27 In concluding otherwise, Santow JA for the Court, said:

            ‘55 While determination of costs is a discretionary matter and moreover a matter of practice and procedure, as the Tribunal itself recognised, unreasonable conduct that is out of the ordinary and conduct which is grossly unreasonable can attract exercise of the Tribunal’s power under s88 to award costs.

            56 Here, the special circumstances relied upon by Dawson, said to be out of the ordinary, are twofold. First, Cripps failed to recognise the existence of Dawson’s lease, refusing to register it without proper cause.

            57 Second, taking advantage of that failure, and being fully on notice of Dawson’s need for the lease to be registered and consent to its assignment given so that the sale of his business could proceed, in breach of the Act and of the lease Cripps withheld consent to that request for assignment of the lease. This was notwithstanding that Dawson had complied with the requirements of the Act, including in particular s41 thereof, covering consent to assignment. The result was the lost sale to Kilbane and the consequent damage.

            58 Thus the commencement of the proceedings was prompted by the need to ensure that the lessor recognised both the existence of the lease and the obligation to consent to its assignment.

            59 There followed five hearing days before the Tribunal at first instance, with further hearing days before the Appeal Panel, strenuously contested.

            60 It is not necessary to determine whether in the circumstances the appellant committed equitable fraud. In my view it suffices that the conduct of Cripps and Jones, in relying upon their status as the registered proprietors of the freehold and the doctrine of indefeasibility of title to wrongly deny registration and consequently assignment of the lease, so acted as by their conduct to give rise to special circumstances; that is, circumstances that were clearly out of the ordinary and grossly unreasonable so far as the respondent tenant was concerned. On the one hand, the Tribunal correctly concluded that the respondent, through no fault of its own, has been placed in the situation where it has been forced to pursue this litigation. Yet it still failed to find special circumstances. With respect, I consider that the Tribunal was in error in failing to conclude that special circumstances here applied. For this purpose, it suffices that the circumstances are out of the ordinary. They do not have to be extraordinary or exceptional. While a finding of “serious unfairness” is not prerequisite to determining that there are special circumstances, it is nonetheless a highly relevant consideration.’

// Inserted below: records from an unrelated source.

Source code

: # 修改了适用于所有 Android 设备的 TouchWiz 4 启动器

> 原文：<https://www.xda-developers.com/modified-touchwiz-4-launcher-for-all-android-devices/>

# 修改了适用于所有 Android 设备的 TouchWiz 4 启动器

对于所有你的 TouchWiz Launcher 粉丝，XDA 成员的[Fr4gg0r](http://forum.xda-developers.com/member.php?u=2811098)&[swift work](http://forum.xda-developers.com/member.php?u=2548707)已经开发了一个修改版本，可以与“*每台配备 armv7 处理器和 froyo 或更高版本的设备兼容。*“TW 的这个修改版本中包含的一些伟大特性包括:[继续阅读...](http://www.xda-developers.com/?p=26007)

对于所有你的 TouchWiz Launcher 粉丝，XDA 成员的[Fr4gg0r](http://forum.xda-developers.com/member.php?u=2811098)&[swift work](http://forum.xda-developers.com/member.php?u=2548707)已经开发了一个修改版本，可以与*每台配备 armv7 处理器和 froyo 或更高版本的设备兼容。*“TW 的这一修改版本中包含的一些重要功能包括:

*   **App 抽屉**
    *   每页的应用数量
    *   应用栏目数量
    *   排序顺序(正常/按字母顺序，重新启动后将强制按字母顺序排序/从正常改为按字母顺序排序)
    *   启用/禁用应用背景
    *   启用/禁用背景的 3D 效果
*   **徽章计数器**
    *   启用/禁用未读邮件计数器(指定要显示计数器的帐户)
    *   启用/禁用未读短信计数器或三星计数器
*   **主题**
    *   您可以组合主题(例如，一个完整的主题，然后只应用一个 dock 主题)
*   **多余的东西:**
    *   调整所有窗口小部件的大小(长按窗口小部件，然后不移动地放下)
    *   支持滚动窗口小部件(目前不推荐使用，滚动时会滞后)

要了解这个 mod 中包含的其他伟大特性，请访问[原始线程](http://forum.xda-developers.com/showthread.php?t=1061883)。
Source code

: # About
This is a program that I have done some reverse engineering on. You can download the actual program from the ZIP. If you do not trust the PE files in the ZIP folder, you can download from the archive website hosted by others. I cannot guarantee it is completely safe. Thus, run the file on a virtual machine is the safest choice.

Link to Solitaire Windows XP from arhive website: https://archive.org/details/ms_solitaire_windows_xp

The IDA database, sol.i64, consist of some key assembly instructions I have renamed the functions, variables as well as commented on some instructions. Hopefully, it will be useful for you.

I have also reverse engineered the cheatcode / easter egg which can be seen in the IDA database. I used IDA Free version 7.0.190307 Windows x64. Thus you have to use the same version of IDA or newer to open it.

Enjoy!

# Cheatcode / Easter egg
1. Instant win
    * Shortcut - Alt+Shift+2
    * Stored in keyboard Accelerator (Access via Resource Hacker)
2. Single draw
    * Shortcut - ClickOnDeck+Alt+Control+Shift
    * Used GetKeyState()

28 In this case the special circumstance is, essentially, that the appellant pursued, in relation to the liability claim, a weak appeal, an appeal that was doomed to fail. Its success was on a second and relatively narrow point.

29 Weak appeals should, we think, be discouraged. In the retail leases jurisdiction, particularly, the underlying circumstances (the ‘factual matrix’) are often complex. Often many points of law are raised. Trial level decisions are often long and detailed. An appeal will often involve the need to revisit all, or many, of the factual or legal elements of the underlying decision. The potential impact on the resources of the respondent is obvious.

30 We accept that there will be cases where an appeal raises reasonably contestable points but fails. No costs order may be appropriate. In our view, though we respect the vigour with which the arguments were put by Mr Zipser, this appeal so far as it related to the liability issue was weak.

31 In our view the directors should pay 70 % of the lessor’s costs of the appeal. This order seeks to acknowledge the fact that the directors were successful on a subsidiary point.

32 In the ordinary courts it is not usual to qualify costs orders in this way: see generally, Ritchie’s Uniform Civil Procedure [42.1.15]. We are mindful of the concerns that have generally led courts away from issue-splitting for the purpose of costs orders. However, we think that it will sometimes be practical to make separate assessments as to the strength of an appeal, by reference to the broad categories of ‘liability’, ‘quantum’ and ‘relief’.

        Order

        That the appellants pay 70% of the respondent’s costs of and incidental to the appeal, as agreed or assessed.